1) Sì, mi va indietro di un'ora.

2) A dire il vero non lo so... Come faccio a vederlo?

----------

## gutter

 *GaugeTheory wrote:*   

> 
> 
> [CUT]
> 
> 1) Sì, mi va indietro di un'ora.
> ...

 

Tra i tip cìè un post che tratta della configurazione corretta dell'orologio cercalo e leggilo.   :Wink: 

----------

## GaugeTheory

time.ien.it è un round robin che punta ai diversi time servers *.ien.it[/quote]

Allora a quale time server dobbiamo collegarci per avere l'ora corretta?

----------

## gutter

 *GaugeTheory wrote:*   

> time.ien.it è un round robin che punta ai diversi time servers *.ien.it

 

Allora a quale time server dobbiamo collegarci per avere l'ora corretta?[/quote]

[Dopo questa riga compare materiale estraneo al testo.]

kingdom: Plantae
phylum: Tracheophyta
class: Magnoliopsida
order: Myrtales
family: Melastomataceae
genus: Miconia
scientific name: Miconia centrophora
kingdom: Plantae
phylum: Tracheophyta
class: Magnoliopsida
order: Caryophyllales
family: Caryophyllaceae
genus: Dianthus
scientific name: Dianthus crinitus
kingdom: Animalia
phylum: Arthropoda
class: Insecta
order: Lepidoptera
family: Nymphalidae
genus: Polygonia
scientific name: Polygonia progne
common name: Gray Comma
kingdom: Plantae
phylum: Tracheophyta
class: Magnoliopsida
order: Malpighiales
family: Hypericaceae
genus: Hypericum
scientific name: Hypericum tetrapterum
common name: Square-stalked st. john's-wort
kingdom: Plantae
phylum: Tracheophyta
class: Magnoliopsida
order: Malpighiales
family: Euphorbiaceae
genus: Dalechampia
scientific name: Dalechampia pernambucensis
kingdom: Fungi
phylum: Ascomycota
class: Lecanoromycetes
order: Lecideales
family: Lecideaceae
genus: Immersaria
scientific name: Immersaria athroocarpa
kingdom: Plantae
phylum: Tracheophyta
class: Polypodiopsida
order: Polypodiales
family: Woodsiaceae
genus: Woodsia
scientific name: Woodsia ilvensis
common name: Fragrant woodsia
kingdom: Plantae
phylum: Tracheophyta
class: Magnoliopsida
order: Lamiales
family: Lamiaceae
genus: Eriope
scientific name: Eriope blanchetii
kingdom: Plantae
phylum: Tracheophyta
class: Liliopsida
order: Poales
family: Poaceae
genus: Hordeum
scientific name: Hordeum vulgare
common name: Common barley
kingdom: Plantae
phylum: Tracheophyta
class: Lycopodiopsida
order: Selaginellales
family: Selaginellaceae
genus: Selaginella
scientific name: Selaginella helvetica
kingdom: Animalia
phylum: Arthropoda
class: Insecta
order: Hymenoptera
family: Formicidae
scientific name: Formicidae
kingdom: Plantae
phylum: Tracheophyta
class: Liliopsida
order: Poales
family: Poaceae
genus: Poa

Credo che se ti colleghi a quello dovrebbe andare tutto bene.

----------

## GaugeTheory

Ok, ora time.ien.it mi da l'ora giusta  :Smile: 

Erano importanti due cose da fare:

1) mettere local in rc.conf nella voce clock

2) fare il link alla timezone giusta

Grazie a tutti

Ciao !!

----------